Shall we be holy are not holy?    I guess those words in the bible have no meaning to us no more. 

_“For I am the LORD your God: ye shall therefore sanctify yourselves, and ye shall be holy; for I am holy”

“For I am the LORD that bringeth you up out of the land of Egypt, to be your God: ye shall therefore be holy, for I am holy.”

“But just as he who called you is holy, so be holy in all you do;for it is written: "Be holy, because I am holy."

 “For God did not call us to uncleanness, but in holiness"_

Reasons why we should be holy,
I think the question should be why not? what is keeping you from being holy?

Do you have some baggage you need to unload on Jesus.

Maybe you realize time is short and you need to get somethings straight with God and people.

Your temple is divided.

Maybe you have a secret closet that needs to be opened.
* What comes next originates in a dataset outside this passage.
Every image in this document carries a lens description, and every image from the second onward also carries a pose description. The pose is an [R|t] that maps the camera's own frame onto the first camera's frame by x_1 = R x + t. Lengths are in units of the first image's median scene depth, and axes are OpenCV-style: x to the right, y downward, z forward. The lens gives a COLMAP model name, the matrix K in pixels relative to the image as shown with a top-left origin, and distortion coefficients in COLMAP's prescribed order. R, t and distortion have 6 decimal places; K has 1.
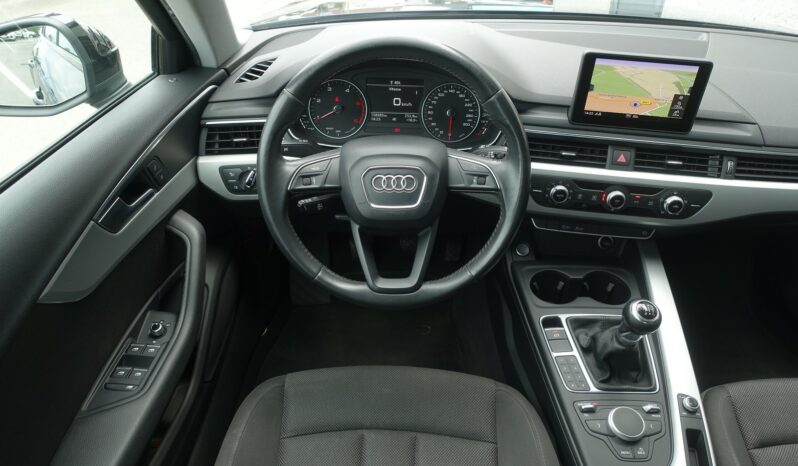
lens RADIAL K [[544.7, 0, 398.7], [0, 544.7, 229.5], [0, 0, 1]] dist [-0.007818, 0.002298]
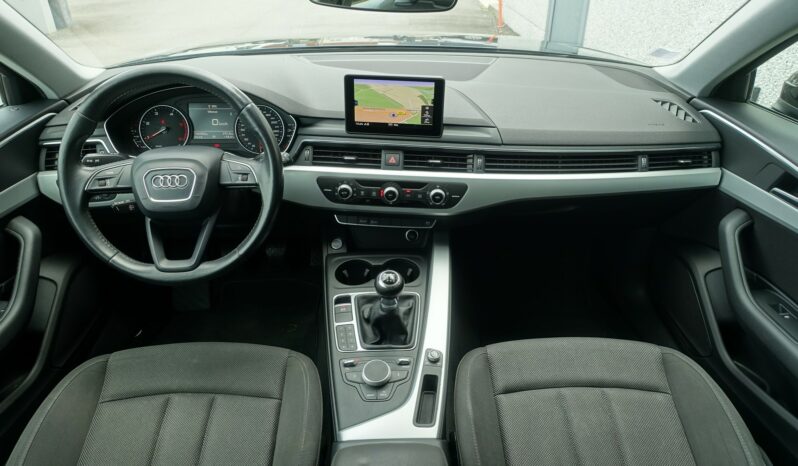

Today, you have the chance to pick up your sword and begin to fight back and reclaim the life that God wants you to have in Christ.

GO AND SIN NO MORE


----------



## Lowjack (Sep 29, 2010)

What is your take on what "Holy" Means ?


----------



## jmharris23 (Sep 29, 2010)

A quote from D.A. Carson 



“People do not drift toward holiness. Apart from grace-driven effort, people do not gravitate toward godliness, prayer, and obedience to Scripture, faith, and delight in the Lord. We drift toward compromise and call it tolerance; we drift toward disobedience and call it freedom; we drift toward superstition and call it faith. We cherish the indiscipline of lost self-control and call it relaxation; we slouch toward prayerlessness and delude ourselves into thinking we have escaped legalism; we slide toward godlessness and convince ourselves we have been liberated.”


----------



## Ronnie T (Sep 29, 2010)

jmharris23 said:


> A quote from D.A. Carson
> 
> 
> 
> “People do not drift toward holiness. Apart from grace-driven effort, people do not gravitate toward godliness, prayer, and obedience to Scripture, faith, and delight in the Lord. We drift toward compromise and call it tolerance; we drift toward disobedience and call it freedom; we drift toward superstition and call it faith. We cherish the indiscipline of lost self-control and call it relaxation; we slouch toward prayerlessness and delude ourselves into thinking we have escaped legalism; we slide toward godlessness and convince ourselves we have been liberated.”



And that's a good quote.

.


----------



## ronpasley (Sep 29, 2010)

Lowjack said:


> What is your take on what "Holy" Means ?





"Holiness, holiness is what I long for,
Holiness is what I need.
Holiness, holiness is what you want from me.
"Take my heart and form it,
Take my mind, transform it,
Take my will, conform it
To yours, to yours, O Lord."


----------



## rjcruiser (Sep 29, 2010)

And I would add....


There's no such thing as a "Casual Christian."


----------